▶ Data records
==========
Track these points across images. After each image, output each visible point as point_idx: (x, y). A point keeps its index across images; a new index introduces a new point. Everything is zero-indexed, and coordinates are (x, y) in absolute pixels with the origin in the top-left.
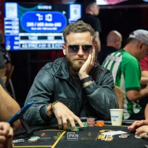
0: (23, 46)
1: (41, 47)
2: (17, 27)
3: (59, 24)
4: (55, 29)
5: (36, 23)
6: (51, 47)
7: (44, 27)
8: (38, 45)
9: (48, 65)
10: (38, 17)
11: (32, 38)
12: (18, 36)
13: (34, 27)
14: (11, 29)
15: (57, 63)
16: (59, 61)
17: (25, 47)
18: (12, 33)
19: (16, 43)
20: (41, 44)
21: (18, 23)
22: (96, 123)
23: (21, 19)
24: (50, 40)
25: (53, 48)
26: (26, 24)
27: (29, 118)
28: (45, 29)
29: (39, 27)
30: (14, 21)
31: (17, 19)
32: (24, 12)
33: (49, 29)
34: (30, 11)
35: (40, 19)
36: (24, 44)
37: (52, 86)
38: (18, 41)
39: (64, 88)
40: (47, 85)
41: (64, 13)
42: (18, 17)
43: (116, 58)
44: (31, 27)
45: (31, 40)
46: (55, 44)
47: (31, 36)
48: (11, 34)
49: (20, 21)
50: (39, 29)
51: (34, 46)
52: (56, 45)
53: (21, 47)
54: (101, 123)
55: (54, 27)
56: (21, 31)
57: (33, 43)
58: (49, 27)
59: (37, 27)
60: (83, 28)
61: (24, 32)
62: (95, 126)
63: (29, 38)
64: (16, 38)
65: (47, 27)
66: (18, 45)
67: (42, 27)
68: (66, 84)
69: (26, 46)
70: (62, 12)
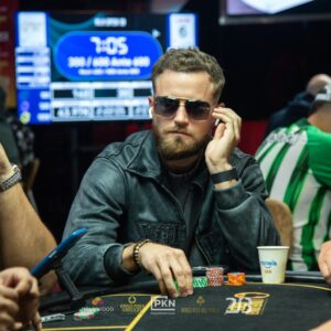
0: (60, 113)
1: (102, 115)
2: (46, 70)
3: (144, 61)
4: (135, 72)
5: (90, 59)
6: (127, 113)
7: (110, 67)
8: (96, 109)
9: (111, 149)
10: (94, 45)
11: (81, 94)
12: (47, 90)
13: (85, 68)
14: (31, 74)
15: (134, 142)
16: (138, 138)
17: (64, 116)
18: (34, 82)
19: (43, 106)
20: (103, 108)
21: (47, 60)
22: (226, 279)
23: (56, 50)
24: (123, 99)
25: (131, 116)
26: (67, 62)
27: (77, 268)
28: (111, 72)
29: (98, 68)
30: (38, 54)
31: (47, 50)
32: (62, 33)
33: (121, 72)
34: (75, 31)
35: (98, 50)
36: (63, 109)
37: (123, 193)
38: (48, 101)
39: (150, 198)
40: (111, 191)
41: (156, 34)
42: (48, 45)
43: (290, 138)
44: (79, 68)
45: (79, 99)
46: (135, 108)
47: (79, 90)
48: (33, 86)
49: (52, 56)
50: (98, 72)
51: (85, 112)
52: (138, 111)
53: (56, 115)
54: (237, 278)
55: (132, 67)
56: (55, 77)
57: (84, 105)
58: (122, 68)
59: (92, 67)
60: (191, 63)
61: (63, 80)
62: (224, 285)
63: (75, 93)
64: (44, 95)
65: (116, 68)
66: (47, 111)
67: (104, 68)
68: (154, 190)
69: (67, 112)
70: (151, 32)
==========
▶ Problem statement
Reproduce the items starting at the first line and ending at the line containing "36: (24, 44)", both included, with "top-left" replaced by "upper-left" and everything else unchanged. Leave the pictures out of your answer.

▶ Solution below
Track these points across images. After each image, output each visible point as point_idx: (x, y). A point keeps its index across images; a new index introduces a new point. Everything is zero-indexed, and coordinates are (x, y) in absolute pixels with the origin in the upper-left.
0: (23, 46)
1: (41, 47)
2: (17, 27)
3: (59, 24)
4: (55, 29)
5: (36, 23)
6: (51, 47)
7: (44, 27)
8: (38, 45)
9: (48, 65)
10: (38, 17)
11: (32, 38)
12: (18, 36)
13: (34, 27)
14: (11, 29)
15: (57, 63)
16: (59, 61)
17: (25, 47)
18: (12, 33)
19: (16, 43)
20: (41, 44)
21: (18, 23)
22: (96, 123)
23: (21, 19)
24: (50, 40)
25: (53, 48)
26: (26, 24)
27: (29, 118)
28: (45, 29)
29: (39, 27)
30: (14, 21)
31: (17, 19)
32: (24, 12)
33: (49, 29)
34: (30, 11)
35: (40, 19)
36: (24, 44)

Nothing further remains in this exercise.